Benchmarks evaluate query parallelism by measuring how well a database management system can execute multiple queries or operations simultaneously. This involves running a series of queries across multiple threads or processes and assessing performance metrics such as execution time, resource utilization, and throughput. The goal is to determine how effectively the system can leverage available hardware resources, like CPU cores and memory, to retrieve and manipulate data in parallel.
For example, a benchmark might use a workload that simulates real-world scenarios, such as running several complex SELECT queries on a large dataset. By executing these queries concurrently, the benchmark records the total time taken for all queries to complete as well as individual query times.
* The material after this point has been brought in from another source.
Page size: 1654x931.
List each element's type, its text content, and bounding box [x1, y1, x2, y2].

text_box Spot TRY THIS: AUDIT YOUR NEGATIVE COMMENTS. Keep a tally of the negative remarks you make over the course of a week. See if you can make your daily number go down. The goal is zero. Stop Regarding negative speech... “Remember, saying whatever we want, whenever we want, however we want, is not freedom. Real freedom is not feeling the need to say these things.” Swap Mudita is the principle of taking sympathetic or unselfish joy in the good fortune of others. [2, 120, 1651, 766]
If the system can execute these queries in less time than it would take to run them sequentially, it indicates that the system has good parallelism. Moreover, metrics such as CPU usage and memory consumption during the tests provide additional insights into how well the system is utilizing its resources.
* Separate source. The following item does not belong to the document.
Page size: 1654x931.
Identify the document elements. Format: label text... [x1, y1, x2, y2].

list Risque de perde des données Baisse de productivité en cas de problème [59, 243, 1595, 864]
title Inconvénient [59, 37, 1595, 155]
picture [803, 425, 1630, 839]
Another important aspect to consider is the behavior of the database under varying levels of concurrency. Benchmarks often include scenarios with different numbers of simultaneous queries to see how performance scales. For instance, increasing the number of concurrent queries may initially improve throughput, but at some point, adding more queries might lead to contention for resources, causing performance to plateau or even degrade. By analyzing results from these varied conditions, developers can better understand the limits of query parallelism in their database systems and make informed decisions on optimization and resource allocation.